Amundi a officialisé ce matin le lancement d’une plate-forme regroupant ses expertises en actifs réels et alternatifs (immobilier, dette privée, etc). Ce nouveau pôle de 200 personnes totalisait 34 milliards d’euros d’actifs au 30 juin et compte atteindre « 70 milliards à horizon 2020 », a annoncé Eric Wohleber, directeur des ventes des actifs réels et alternatifs et ancien patron de BlackRock France. La filiale de gestion d’actifs du Crédit Agricole ne s’interdit pas des acquisitions pour faire croître son nouveau pôle. « S’il y a des opportunités, pourquoi pas », a déclaré Fathi Jerfel, directeur général adjoint d’Amundi.
La Chine a créé un fonds de restructuration des entreprises publiques de 350 milliards de yuans (46,7 milliards d’euros), ces dernières, très endettées, ayant du mal à concilier les exigences de rentabilité avec celles dépendant des objectifs de l’Etat. Ce fonds sera géré par la Commission d’administration et de supervision des actifs publics (Sasac), rapportait hier l’Economics Information Daily, un journal émanant de l’agence Chine nouvelle. Dix entreprises publiques ont abondé le fonds à hauteur de 131 milliards de yuans, a ajouté le quotidien.
Le Crédit Mutuel Arkéa a annoncé hier une prise de participation de 28% au capital de la société de gestion quantitative Vivienne Investissement pour un montant non communiqué. Le groupe breton rejoindra au tour de table du gérant créé en 2005 son fondateur, Laurent Jaffrès, ainsi que la société de capital-risque Gemmes Venture.

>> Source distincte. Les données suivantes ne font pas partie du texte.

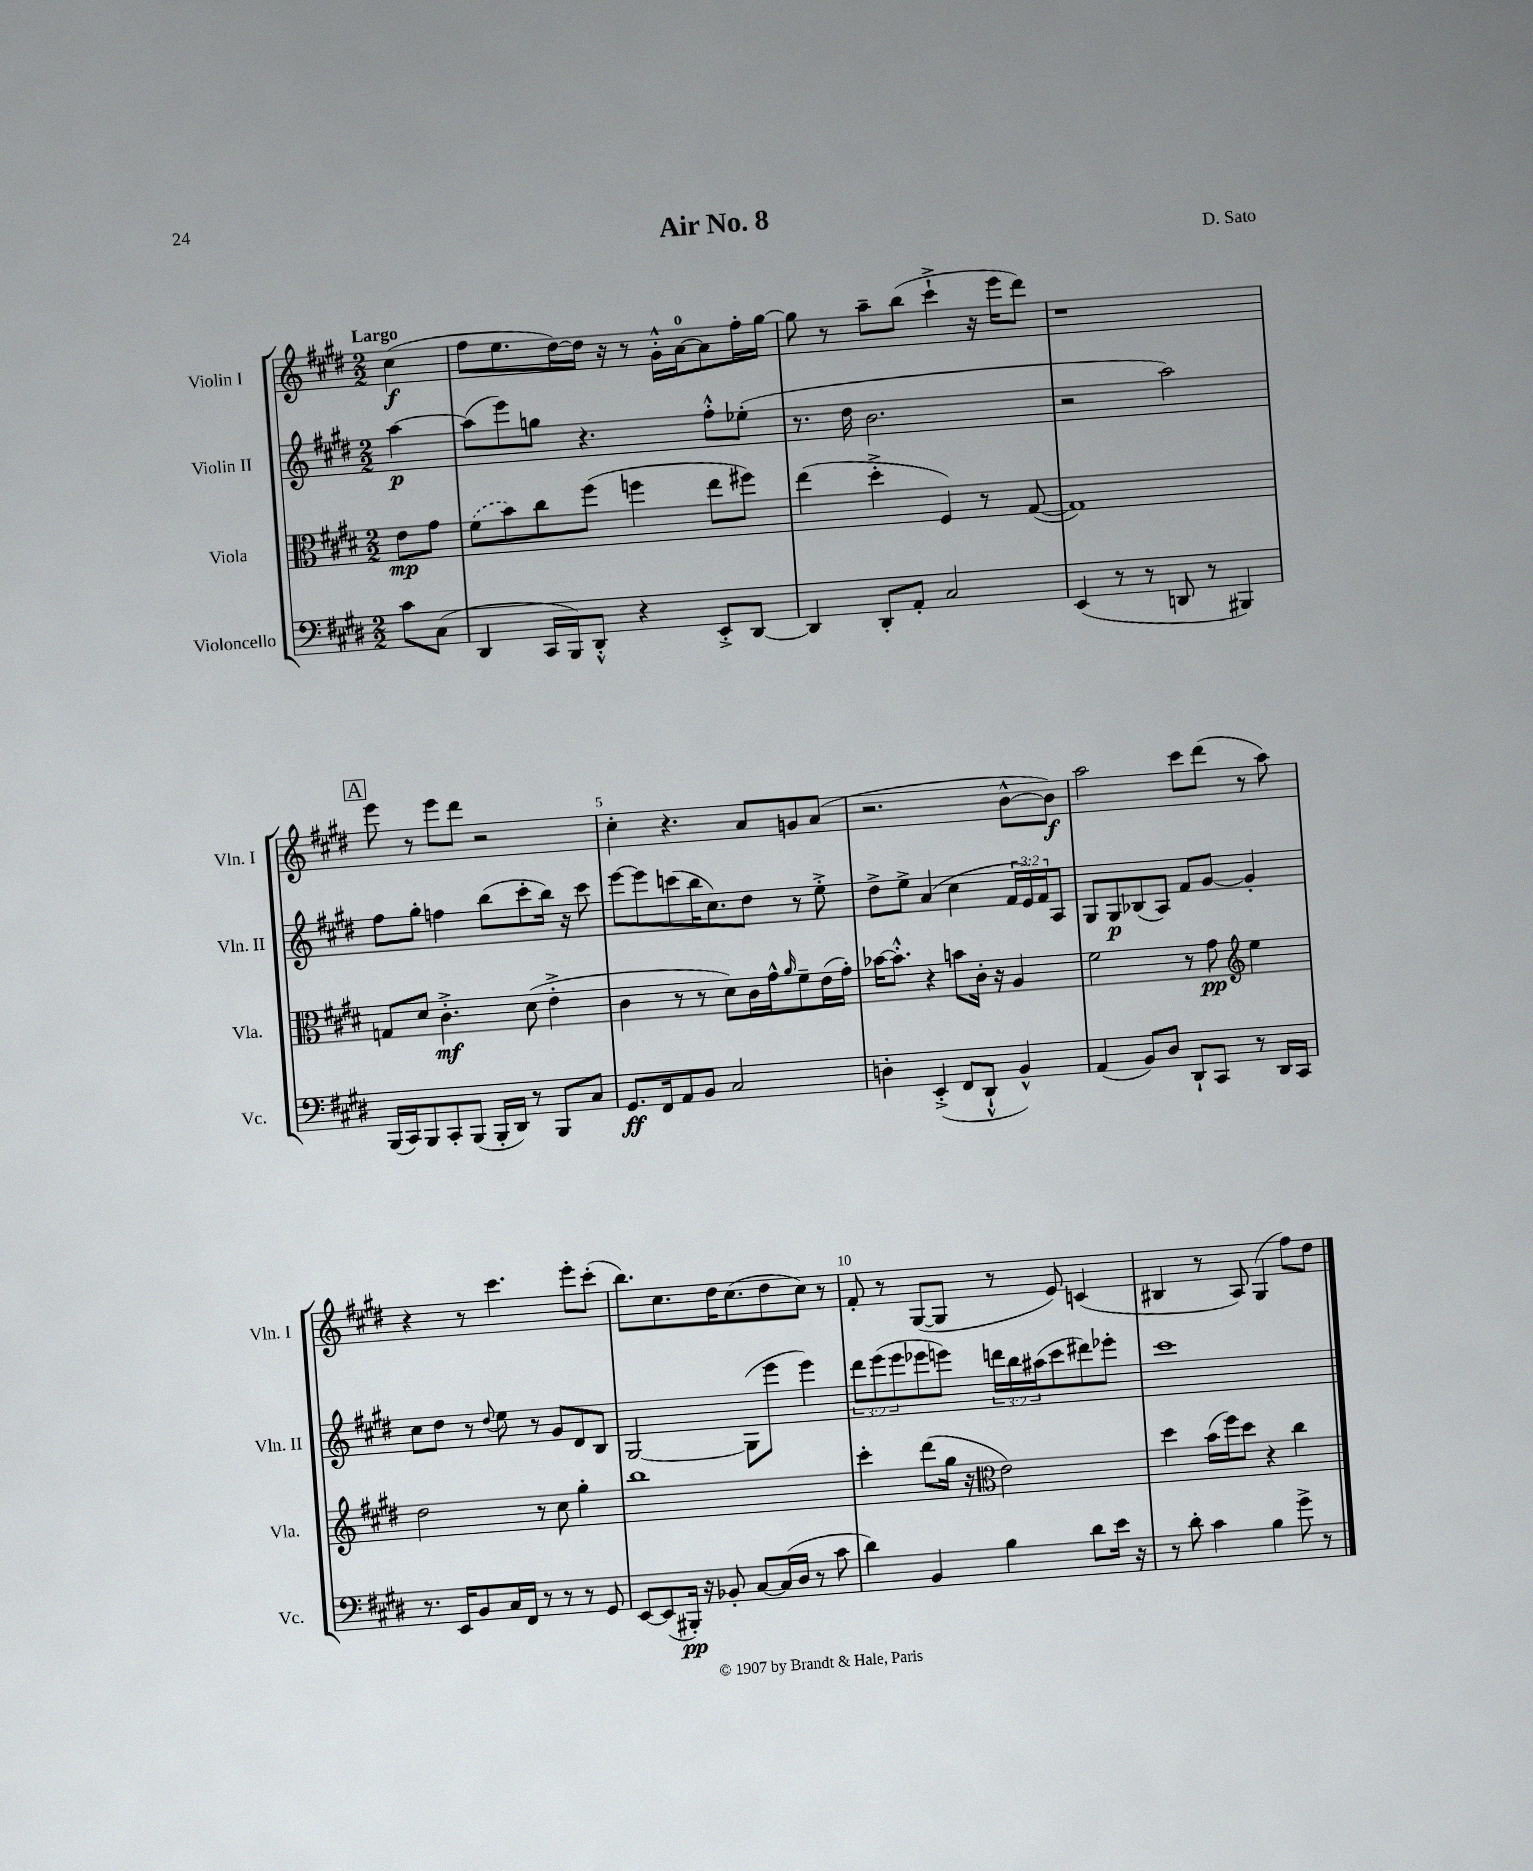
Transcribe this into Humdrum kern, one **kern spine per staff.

**kern	**kern	**kern	**kern
*staff4	*staff3	*staff2	*staff1
*clefF4	*clefC3	*clefG2	*clefG2
*k[f#c#g#d#]	*k[f#c#g#d#]	*k[f#c#g#d#]	*k[f#c#g#d#]
*M2/2	*M2/2	*M2/2	*M2/2
8c#\L	8e\L	[4aa\	(4cc#\
(8C#\J	8g#\J	.	.
=	=	=	=
4DD#/	(8f#\L	(8aa\]L	8ff#\L
.	8b\)	8eee\)	8.ee\
16CC#/LL	8cc#\	8gg\J	.
16BBB/J)	.	.	[16dd#\L)
8DD#'^^/J	(8ff#\J	4.r	16dd#\]JJ
.	.	.	16r
4r	4ff\	.	8r
.	.	.	16g#'^^\LL
.	.	.	[16a\J
8EE'^/L	8ee\L	8ff#'^^\L	8a\]
[8DD#/J	8ff#\J)	(8ee-'\J	16ff#'\L
.	.	.	[16gg#\JJ
=	=	=	=
4DD#/]	(4ee\	8.r	8gg#\]
.	.	.	8r
.	.	16dd#\	.
8DD#'/L	4dd#'^\	2.b\	8aa~\L
8AA'/J	.	.	(8bb\J
2C#/	4F#/)	.	4ccc#`^\
.	8r	.	16r
.	.	.	16eee\LK
.	([8G#/	.	8ddd#\J)
=	=	=	=
(4EE/	1G#])	2r	1r
8r	.	.	.
8r	.	.	.
8DD/	.	2aa\)	.
8r	.	.	.
4BBB#/)	.	.	.
=	=	=	=
(16BBB/LL	8G/L	8ff#\L	8eee\
16CC#/J)	.	.	.
8BBB/	8d#/J	8gg#'\J	8r
8CC#'/	4.c#'^\	4ff\	8eee\L
(8BBB/J	.	.	8ddd#\J
16BBB'/LL	.	(8bb\L	2r
16DD#/JJ)	.	.	.
8r	(8d#\	8ccc#'\	.
8BBB/L	4e'^\	16bb\Jk)	.
.	.	16r	.
8C#/J	.	8ccc#\	.
=	=	=	=
8.GG#/L	4c#\	[8eee\L	4cc#'\
.	.	8eee\]	.
16FF#/k	.	.	.
8AA/	8r	(8ccc\	4.r
8BB/J	8r	16bb\K	.
.	.	8.cc#\)	.
2C#/	8d#\L)	.	.
.	16c#\L	8dd#\J	8a/L
.	16g#^^\J	.	.
.	16qqa/	.	.
.	8f#~\	8r	8g/
.	(16e\L	8ee'^\	(8a/J
.	16g#'\JJ)	.	.
=	=	=	=
4D'\	[16b-\LK	8dd#^\L	2.r
.	8.b-'^^\]J	.	.
.	.	8ee^\J	.
(4EE'^/	4r	(4a/	.
8FF#/L	8b\L	4cc#\	.
8DD#`^^/J	16c#'\Jk	.	.
.	16r	.	.
4BB^^/)	4A/	24f#/LL	[8b^^\L
.	.	24e/)	.
.	.	24f#/J	.
.	.	8A/J	8b\]J)
=	=	=	=
(4AA/	2f#\	8G#/L	2aa\
.	.	8G#/	.
8BB/L)	.	(8B-/	.
8D#/J	.	8A/J)	.
8DD#`/L	8r	8f#/L	8ccc#\L
8CC#/J	8g#\	[8g#/J	(8ddd#\J
*	*clefG2	*	*
8r	4ee\	4g#'/]	8r
16DD#/LL	.	.	8aa\)
16CC#/JJ	.	.	.
=	=	=	=
8.r	2dd#\	8cc#\L	4r
.	.	8dd#\J	.
16EE/LK	.	.	.
8BB/	.	8r	8r
.	.	8qqdd#/	.
16C#/L	.	8ee\	4.ccc#\
16FF#/JJ	.	.	.
8r	8r	8r	.
8r	8cc#\	8g#/L	.
8r	4gg#'\	8d#/	8eee'\L
8GG#/	.	8B/J	(8ccc#'\J
=	=	=	=
[8EE/L	1bb	[2G#/	8.bb\L)
(8EE/]	.	.	.
.	.	.	8.cc#\
16BBB#'/Jk)	.	.	.
16r	.	.	.
8BB-'/	.	.	16dd#\K
.	.	.	(8.cc#\
[8C#/L	.	(8G#\]L	.
(16C#/]L	.	8eee\J	8dd#\
16D#/JJ	.	.	.
8r	.	4eee\)	8cc#\J)
8c#\	.	.	8r
=	=	=	=
4d#\)	4ccc#'\	12ddd#\L	8f#'/
.	.	(12eee\	.
.	.	.	8r
.	.	12eee\	.
4BB/	(8ddd#\L	8eee-\	([8G#/L
.	16gg#\Jk	8eee\J)	8G#/]J
.	16r	.	.
*	*clefC3	*	*
4B\	2e\)	24ddd\LL	8r
.	.	24bb\	.
.	.	(24aa#\J	.
.	.	8ccc#\	8e/)
8d#\L	.	8ddd#\)	(4c/
16e\Jk	.	8eee-'\J	.
16r	.	.	.
=	=	=	=
8r	4dd#\	1ccc#	4B#/
8d#'\	.	.	.
4c#\	(16b\LL	.	8r
.	16ff#\J)	.	.
.	8dd#\J	.	8A/)
4B\	4r	.	(4G#/
8g#^\	4cc#\	.	8ff#\L)
8r	.	.	8dd#\J
==	==	==	==
*-	*-	*-	*-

Vivienne Investissement complétera l’expertise de la filiale du groupe dédiée à la gestion d’actifs et à la banque privée, Arkéa Investment Services, qui regroupe Federal Finance Gestion, Schelcher Prince Gestion Arkéa Banque Privée et Swen Capital Partners.
A l’occasion du lancement hier de la semaine de la finance responsable, le ministre de l’Economie et des Finances, Michel Sapin, a décidé de confier à Nicole Notat la présidence du Comité du label ISR (investissement socialement responsable), structure mise en place pour être force de proposition auprès des pouvoirs publics sur des évolutions du cahier des charges du label. Ancienne secrétaire générale de la CFDT, Nicole Notat est présidente de l’agence Vigeo Eiris, spécialisée dans la notation sociale et environnementale des entreprises.